(Task)
The data below should be restated word for word, with every picture omitted.

>>>>>

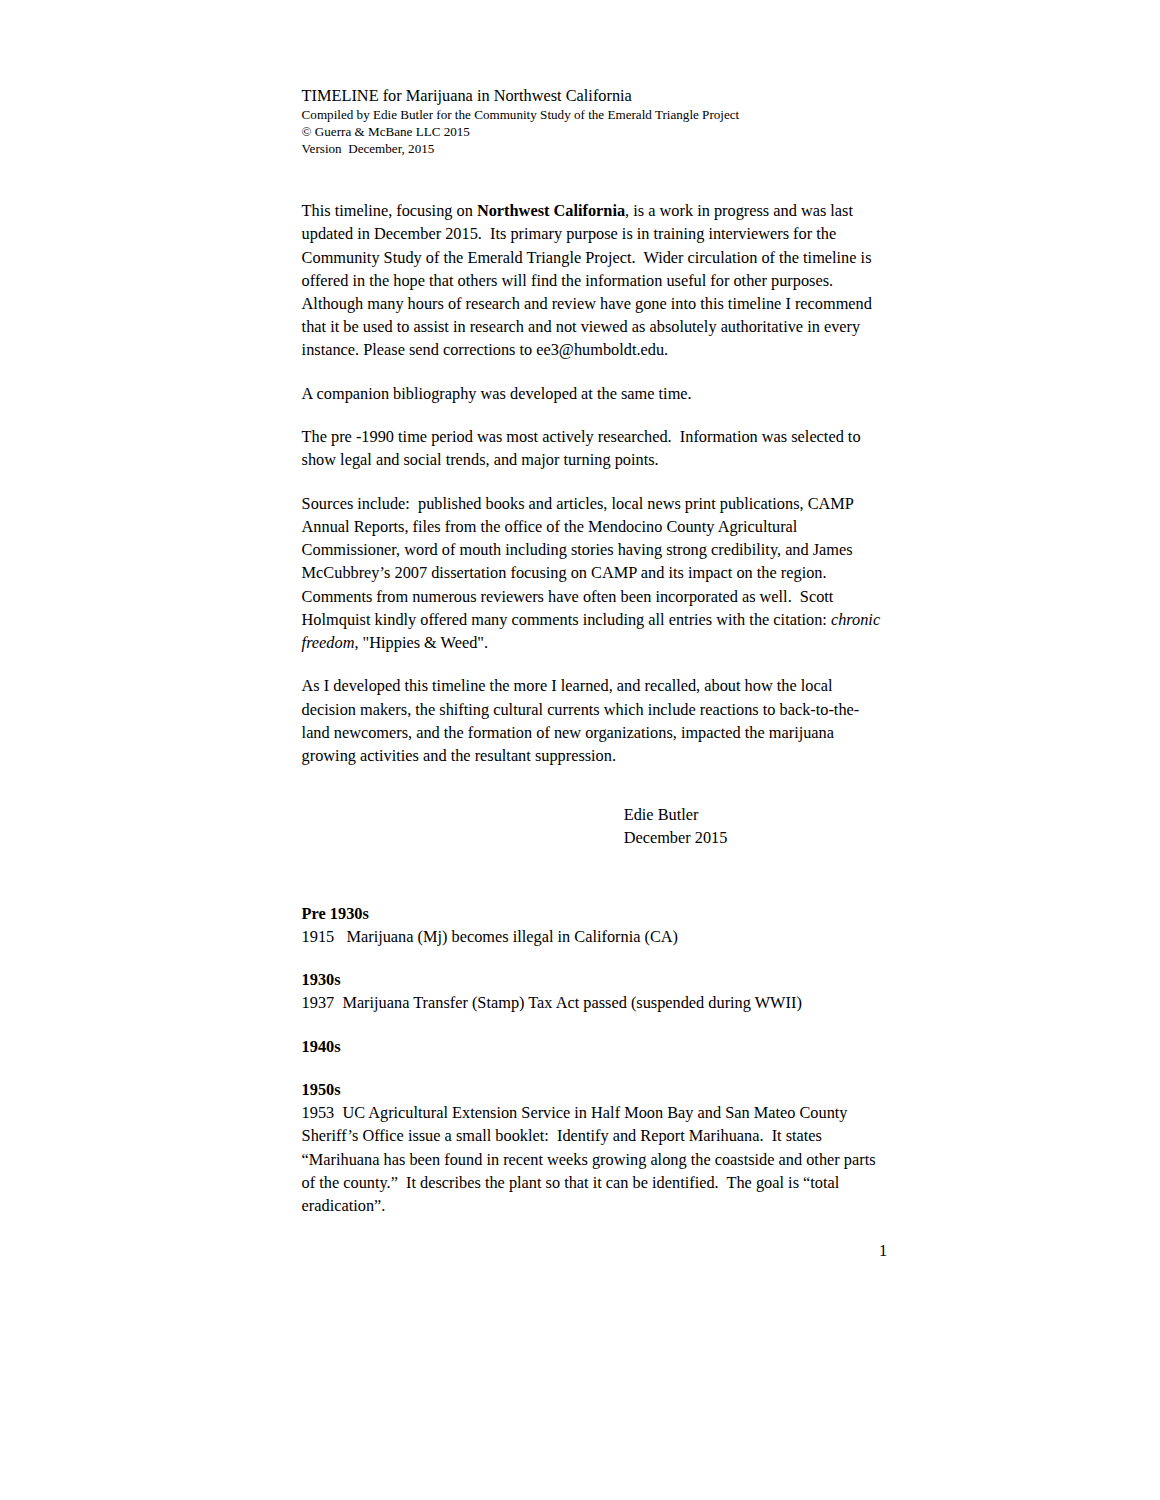TIMELINE for Marijuana in Northwest California
Compiled by Edie Butler for the Community Study of the Emerald Triangle Project
© Guerra & McBane LLC 2015
Version December, 2015
This timeline, focusing on Northwest California, is a work in progress and was last updated in December 2015. Its primary purpose is in training interviewers for the Community Study of the Emerald Triangle Project. Wider circulation of the timeline is offered in the hope that others will find the information useful for other purposes. Although many hours of research and review have gone into this timeline I recommend that it be used to assist in research and not viewed as absolutely authoritative in every instance. Please send corrections to ee3@humboldt.edu.
A companion bibliography was developed at the same time.
The pre -1990 time period was most actively researched. Information was selected to show legal and social trends, and major turning points.
Sources include: published books and articles, local news print publications, CAMP Annual Reports, files from the office of the Mendocino County Agricultural Commissioner, word of mouth including stories having strong credibility, and James McCubbrey’s 2007 dissertation focusing on CAMP and its impact on the region. Comments from numerous reviewers have often been incorporated as well. Scott Holmquist kindly offered many comments including all entries with the citation: chronic freedom, "Hippies & Weed".
As I developed this timeline the more I learned, and recalled, about how the local decision makers, the shifting cultural currents which include reactions to back-to-the-land newcomers, and the formation of new organizations, impacted the marijuana growing activities and the resultant suppression.
Edie Butler
December 2015
Pre 1930s
1915 Marijuana (Mj) becomes illegal in California (CA)
1930s
1937 Marijuana Transfer (Stamp) Tax Act passed (suspended during WWII)
1940s
1950s
1953 UC Agricultural Extension Service in Half Moon Bay and San Mateo County Sheriff’s Office issue a small booklet: Identify and Report Marihuana. It states “Marihuana has been found in recent weeks growing along the coastside and other parts of the county.” It describes the plant so that it can be identified. The goal is “total eradication”.
1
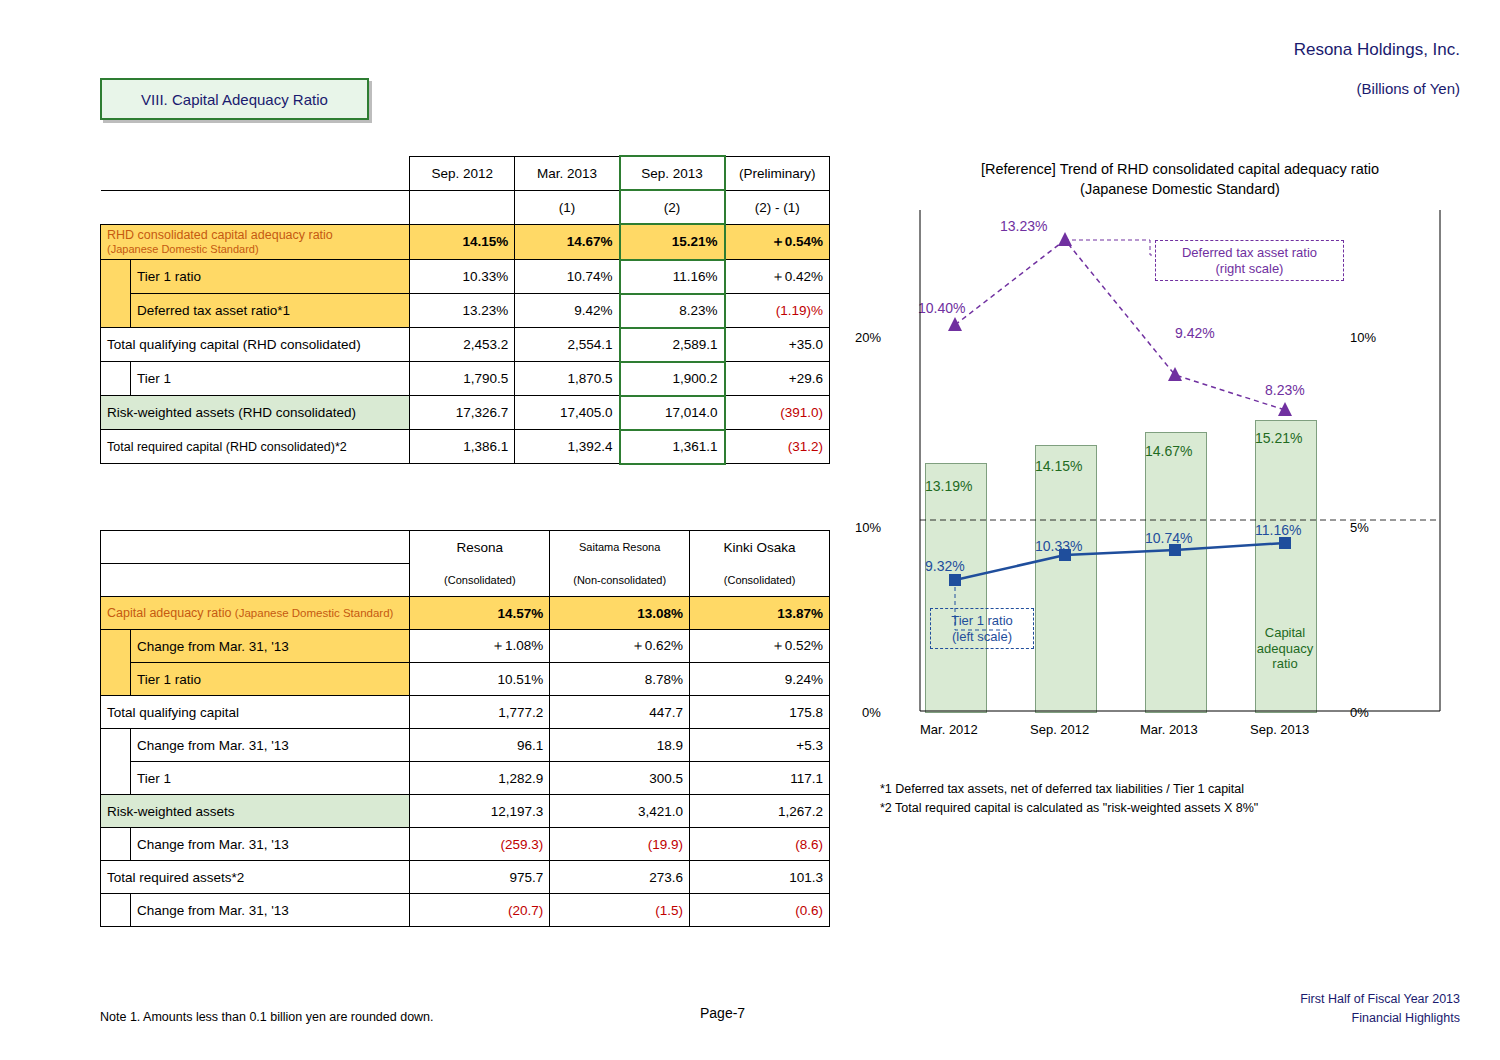Resona Holdings, Inc.
(Billions of Yen)
VIII. Capital Adequacy Ratio
| | Sep. 2012 | Mar. 2013 | Sep. 2013 | (Preliminary) |
| | | (1) | (2) | (2) - (1) |
| RHD consolidated capital adequacy ratio (Japanese Domestic Standard) | 14.15% | 14.67% | 15.21% | ＋0.54% |
| | Tier 1 ratio | 10.33% | 10.74% | 11.16% | ＋0.42% |
| | Deferred tax asset ratio*1 | 13.23% | 9.42% | 8.23% | (1.19)% |
| Total qualifying capital (RHD consolidated) | 2,453.2 | 2,554.1 | 2,589.1 | +35.0 |
| | Tier 1 | 1,790.5 | 1,870.5 | 1,900.2 | +29.6 |
| Risk-weighted assets (RHD consolidated) | 17,326.7 | 17,405.0 | 17,014.0 | (391.0) |
| Total required capital (RHD consolidated)*2 | 1,386.1 | 1,392.4 | 1,361.1 | (31.2) |
| | Resona | Saitama Resona | Kinki Osaka |
| | (Consolidated) | (Non-consolidated) | (Consolidated) |
| Capital adequacy ratio (Japanese Domestic Standard) | 14.57% | 13.08% | 13.87% |
| | Change from Mar. 31, '13 | ＋1.08% | ＋0.62% | ＋0.52% |
| | Tier 1 ratio | 10.51% | 8.78% | 9.24% |
| Total qualifying capital | 1,777.2 | 447.7 | 175.8 |
| | Change from Mar. 31, '13 | 96.1 | 18.9 | +5.3 |
| | Tier 1 | 1,282.9 | 300.5 | 117.1 |
| Risk-weighted assets | 12,197.3 | 3,421.0 | 1,267.2 |
| | Change from Mar. 31, '13 | (259.3) | (19.9) | (8.6) |
| Total required assets*2 | 975.7 | 273.6 | 101.3 |
| | Change from Mar. 31, '13 | (20.7) | (1.5) | (0.6) |
[Reference] Trend of RHD consolidated capital adequacy ratio
(Japanese Domestic Standard)
20%
10%
0%
10%
5%
0%
13.19%
14.15%
14.67%
15.21%
9.32%
10.33%
10.74%
11.16%
10.40%
13.23%
9.42%
8.23%
Deferred tax asset ratio
(right scale)
Tier 1 ratio
(left scale)
Capital
adequacy
ratio
Mar. 2012
Sep. 2012
Mar. 2013
Sep. 2013
*1 Deferred tax assets, net of deferred tax liabilities / Tier 1 capital
*2 Total required capital is calculated as "risk-weighted assets X 8%"
Note 1. Amounts less than 0.1 billion yen are rounded down.
Page-7
First Half of Fiscal Year 2013
Financial Highlights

<<<<<

(Answer section)
TIMELINE for Marijuana in Northwest California
Compiled by Edie Butler for the Community Study of the Emerald Triangle Project
© Guerra & McBane LLC 2015
Version December, 2015
This timeline, focusing on Northwest California, is a work in progress and was last updated in December 2015. Its primary purpose is in training interviewers for the Community Study of the Emerald Triangle Project. Wider circulation of the timeline is offered in the hope that others will find the information useful for other purposes. Although many hours of research and review have gone into this timeline I recommend that it be used to assist in research and not viewed as absolutely authoritative in every instance. Please send corrections to ee3@humboldt.edu.
A companion bibliography was developed at the same time.
The pre -1990 time period was most actively researched. Information was selected to show legal and social trends, and major turning points.
Sources include: published books and articles, local news print publications, CAMP Annual Reports, files from the office of the Mendocino County Agricultural Commissioner, word of mouth including stories having strong credibility, and James McCubbrey’s 2007 dissertation focusing on CAMP and its impact on the region. Comments from numerous reviewers have often been incorporated as well. Scott Holmquist kindly offered many comments including all entries with the citation: chronic freedom, "Hippies & Weed".
As I developed this timeline the more I learned, and recalled, about how the local decision makers, the shifting cultural currents which include reactions to back-to-the-land newcomers, and the formation of new organizations, impacted the marijuana growing activities and the resultant suppression.
Edie Butler
December 2015
Pre 1930s
1915 Marijuana (Mj) becomes illegal in California (CA)
1930s
1937 Marijuana Transfer (Stamp) Tax Act passed (suspended during WWII)
1940s
1950s
1953 UC Agricultural Extension Service in Half Moon Bay and San Mateo County Sheriff’s Office issue a small booklet: Identify and Report Marihuana. It states “Marihuana has been found in recent weeks growing along the coastside and other parts of the county.” It describes the plant so that it can be identified. The goal is “total eradication”.
1
Resona Holdings, Inc.
(Billions of Yen)
VIII. Capital Adequacy Ratio
| | Sep. 2012 | Mar. 2013 | Sep. 2013 | (Preliminary) |
| | | (1) | (2) | (2) - (1) |
| RHD consolidated capital adequacy ratio (Japanese Domestic Standard) | 14.15% | 14.67% | 15.21% | ＋0.54% |
| | Tier 1 ratio | 10.33% | 10.74% | 11.16% | ＋0.42% |
| | Deferred tax asset ratio*1 | 13.23% | 9.42% | 8.23% | (1.19)% |
| Total qualifying capital (RHD consolidated) | 2,453.2 | 2,554.1 | 2,589.1 | +35.0 |
| | Tier 1 | 1,790.5 | 1,870.5 | 1,900.2 | +29.6 |
| Risk-weighted assets (RHD consolidated) | 17,326.7 | 17,405.0 | 17,014.0 | (391.0) |
| Total required capital (RHD consolidated)*2 | 1,386.1 | 1,392.4 | 1,361.1 | (31.2) |
| | Resona | Saitama Resona | Kinki Osaka |
| | (Consolidated) | (Non-consolidated) | (Consolidated) |
| Capital adequacy ratio (Japanese Domestic Standard) | 14.57% | 13.08% | 13.87% |
| | Change from Mar. 31, '13 | ＋1.08% | ＋0.62% | ＋0.52% |
| | Tier 1 ratio | 10.51% | 8.78% | 9.24% |
| Total qualifying capital | 1,777.2 | 447.7 | 175.8 |
| | Change from Mar. 31, '13 | 96.1 | 18.9 | +5.3 |
| | Tier 1 | 1,282.9 | 300.5 | 117.1 |
| Risk-weighted assets | 12,197.3 | 3,421.0 | 1,267.2 |
| | Change from Mar. 31, '13 | (259.3) | (19.9) | (8.6) |
| Total required assets*2 | 975.7 | 273.6 | 101.3 |
| | Change from Mar. 31, '13 | (20.7) | (1.5) | (0.6) |
[Reference] Trend of RHD consolidated capital adequacy ratio
(Japanese Domestic Standard)
20%
10%
0%
10%
5%
0%
13.19%
14.15%
14.67%
15.21%
9.32%
10.33%
10.74%
11.16%
10.40%
13.23%
9.42%
8.23%
Deferred tax asset ratio
(right scale)
Tier 1 ratio
(left scale)
Capital
adequacy
ratio
Mar. 2012
Sep. 2012
Mar. 2013
Sep. 2013
*1 Deferred tax assets, net of deferred tax liabilities / Tier 1 capital
*2 Total required capital is calculated as "risk-weighted assets X 8%"
Note 1. Amounts less than 0.1 billion yen are rounded down.
Page-7
First Half of Fiscal Year 2013
Financial Highlights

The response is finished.